In an alternative implementation, the apparatus further comprises (not shown in fig. 5):
the face analysis module is configured to, after the attribute prediction module 510 cuts out a face image from a received image, input the face image into a trained face analysis model, so that the face analysis model segments each region of a face in the face image, and obtain a position of a face region output by the face analysis model;
a post-processing module, configured to perform post-processing operation on a third face profile after the fusion module 540 fuses the first face profile and the second face profile to obtain the third face profile; and adjusting the drawing of the processed third face drawing, and vectorizing the adjusted third face drawing to obtain the final face drawing.
The implementation process of the functions and roles of each unit in the above device is specifically shown in the implementation process of the corresponding steps in the above method, and will not be described herein again.

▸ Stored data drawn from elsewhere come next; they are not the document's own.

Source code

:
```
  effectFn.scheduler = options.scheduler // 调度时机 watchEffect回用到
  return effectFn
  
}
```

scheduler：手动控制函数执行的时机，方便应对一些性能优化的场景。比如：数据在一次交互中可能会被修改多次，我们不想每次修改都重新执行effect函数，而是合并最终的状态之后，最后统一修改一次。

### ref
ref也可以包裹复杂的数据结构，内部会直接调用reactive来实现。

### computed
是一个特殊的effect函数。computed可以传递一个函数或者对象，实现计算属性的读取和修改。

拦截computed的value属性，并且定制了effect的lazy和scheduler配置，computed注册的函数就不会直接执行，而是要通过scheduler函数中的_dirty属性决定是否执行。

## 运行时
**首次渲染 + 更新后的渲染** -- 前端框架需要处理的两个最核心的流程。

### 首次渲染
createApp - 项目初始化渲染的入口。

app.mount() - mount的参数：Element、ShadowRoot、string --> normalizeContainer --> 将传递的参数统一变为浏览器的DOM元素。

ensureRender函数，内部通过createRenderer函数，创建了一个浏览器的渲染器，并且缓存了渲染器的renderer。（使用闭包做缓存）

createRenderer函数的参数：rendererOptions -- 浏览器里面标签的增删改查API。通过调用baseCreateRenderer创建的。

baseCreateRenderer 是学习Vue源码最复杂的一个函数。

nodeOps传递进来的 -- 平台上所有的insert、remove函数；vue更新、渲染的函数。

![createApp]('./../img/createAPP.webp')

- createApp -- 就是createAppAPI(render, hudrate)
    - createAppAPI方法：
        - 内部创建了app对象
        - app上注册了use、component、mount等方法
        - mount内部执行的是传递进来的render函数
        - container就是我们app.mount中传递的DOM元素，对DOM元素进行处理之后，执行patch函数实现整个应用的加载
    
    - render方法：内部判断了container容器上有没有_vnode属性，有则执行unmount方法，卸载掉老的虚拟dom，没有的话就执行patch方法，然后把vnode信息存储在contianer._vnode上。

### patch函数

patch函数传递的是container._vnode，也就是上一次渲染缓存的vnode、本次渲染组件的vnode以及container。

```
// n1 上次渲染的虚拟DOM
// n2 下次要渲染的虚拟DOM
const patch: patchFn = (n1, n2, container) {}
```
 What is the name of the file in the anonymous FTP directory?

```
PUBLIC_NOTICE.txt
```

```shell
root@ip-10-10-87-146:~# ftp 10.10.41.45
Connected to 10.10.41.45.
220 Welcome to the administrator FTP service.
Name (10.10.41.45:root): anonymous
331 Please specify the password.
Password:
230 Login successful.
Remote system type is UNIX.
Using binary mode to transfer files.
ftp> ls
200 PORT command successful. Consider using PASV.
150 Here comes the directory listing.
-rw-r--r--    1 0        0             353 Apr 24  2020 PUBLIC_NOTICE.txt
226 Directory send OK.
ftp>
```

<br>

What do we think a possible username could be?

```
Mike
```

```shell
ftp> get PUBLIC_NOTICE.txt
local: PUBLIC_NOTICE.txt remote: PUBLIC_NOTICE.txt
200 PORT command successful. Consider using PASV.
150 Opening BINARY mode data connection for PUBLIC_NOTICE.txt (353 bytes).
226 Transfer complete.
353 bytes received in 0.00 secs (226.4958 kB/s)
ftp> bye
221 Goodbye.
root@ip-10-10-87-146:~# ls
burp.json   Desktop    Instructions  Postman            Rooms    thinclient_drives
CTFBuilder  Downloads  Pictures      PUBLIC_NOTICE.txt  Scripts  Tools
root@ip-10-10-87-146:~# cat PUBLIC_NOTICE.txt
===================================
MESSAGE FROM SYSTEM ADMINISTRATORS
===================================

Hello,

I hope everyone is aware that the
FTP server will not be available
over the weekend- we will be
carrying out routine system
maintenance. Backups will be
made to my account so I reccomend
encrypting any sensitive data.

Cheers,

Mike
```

For the device embodiments, reference is made to the description of the method embodiments for the relevant points, since they essentially correspond to the method embodiments. The apparatus embodiments described above are merely illustrative, wherein the elements illustrated as separate elements may or may not be physically separate, and the elements shown as elements may or may not be physical elements, may be located in one place, or may be distributed over a plurality of network elements. Some or all of the modules may be selected according to actual needs to achieve the purposes of the present invention. Those of ordinary skill in the art will understand and implement the present invention without undue burden.
Other embodiments of the invention will be apparent to those skilled in the art from consideration of the specification and practice of the invention disclosed herein. This invention is intended to cover any variations, uses, or adaptations of the invention following, in general, the principles of the invention and including such departures from the present disclosure as come within known or customary practice within the art to which the invention pertains. It is intended that the specification and examples be considered as exemplary only, with a true scope and spirit of the invention being indicated by the following claims.
It should also be noted that the terms "comprises," "comprising," or any other variation thereof, are intended to cover a non-exclusive inclusion, such that a process, method, article, or apparatus that comprises a list of elements does not include only those elements but may include other elements not expressly listed or inherent to such process, method, article, or apparatus. Without further limitation, an element defined by the phrase "comprising one … …" does not exclude the presence of other like elements in a process, method, article or apparatus that comprises the element.
The foregoing description of the preferred embodiments of the invention is not intended to be limiting, but rather to enable any modification, equivalent replacement, improvement or the like to be made within the spirit and principles of the invention.